SELECTED TEXT:
============================================================

The plan also involves a promotion strategy, including some informative videos that will air in coming days.

Watch one of the videos about Palo Verde, one of Costa Rica’s most famous wetlands (in Spanish):

More needed

President Solís highlighted the importance of the new plan, but stressed that the country will need a intense effort to turn the plan into concrete actions.

Solís said that despite Costa Rica’s successful actions regarding conservation, protected lands are still in a very vulnerable situation due to a lack of resources.

Among others challenges, the president acknowledged that there are not enough park rangers and that current guards don’t have appropriate or sufficient resources.

Alice Shackelford, resident representative of the United Nations Development Programme, said at the event that the government’s plan is critical for highlighting the role of wetlands in Costa Rica’s sustainable development ,as well as their importance for women, children, Afro-descendants, indigenous people, coastal communities and other groups.

============================================================

EXCERPTED RECORDS:
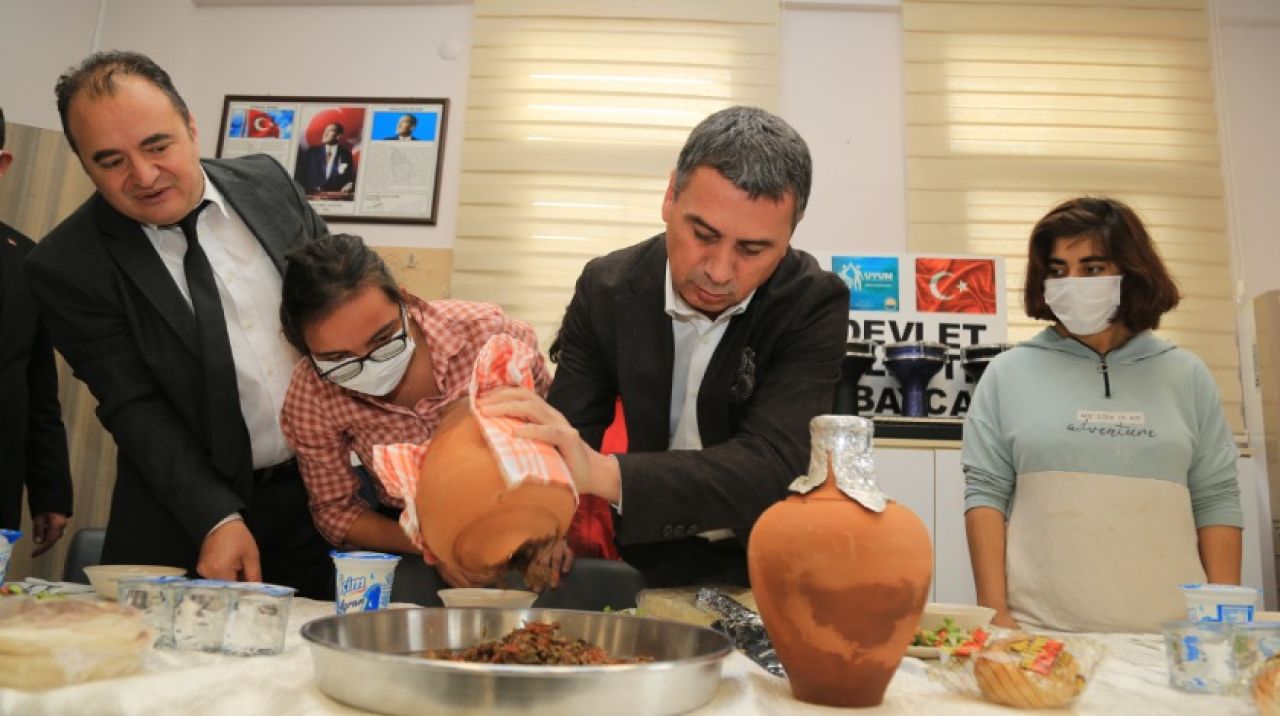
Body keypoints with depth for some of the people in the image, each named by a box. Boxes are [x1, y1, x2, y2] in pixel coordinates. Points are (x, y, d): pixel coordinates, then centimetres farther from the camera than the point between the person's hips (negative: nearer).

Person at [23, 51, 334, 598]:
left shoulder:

============================================================

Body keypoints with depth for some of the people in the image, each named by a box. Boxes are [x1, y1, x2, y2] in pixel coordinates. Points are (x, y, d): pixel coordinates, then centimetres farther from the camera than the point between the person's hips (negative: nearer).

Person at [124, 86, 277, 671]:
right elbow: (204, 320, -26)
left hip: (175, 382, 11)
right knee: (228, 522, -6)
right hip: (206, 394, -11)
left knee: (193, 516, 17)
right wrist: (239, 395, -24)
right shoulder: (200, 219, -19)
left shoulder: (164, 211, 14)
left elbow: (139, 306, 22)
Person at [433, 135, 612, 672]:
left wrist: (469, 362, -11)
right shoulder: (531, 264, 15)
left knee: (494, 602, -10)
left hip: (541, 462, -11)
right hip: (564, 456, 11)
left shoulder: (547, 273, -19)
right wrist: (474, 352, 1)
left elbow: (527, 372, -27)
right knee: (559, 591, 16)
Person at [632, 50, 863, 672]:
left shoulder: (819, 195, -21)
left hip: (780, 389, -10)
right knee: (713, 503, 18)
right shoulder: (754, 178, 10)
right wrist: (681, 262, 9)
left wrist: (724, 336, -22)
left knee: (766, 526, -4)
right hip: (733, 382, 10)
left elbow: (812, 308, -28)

============================================================

YOUR INSTRUCTIONS: List the groups the Costa Rica wetlands text names when describing whom wetlands are important for.

ANSWER SECTION: women, children, Afro-descendants, indigenous people, coastal communities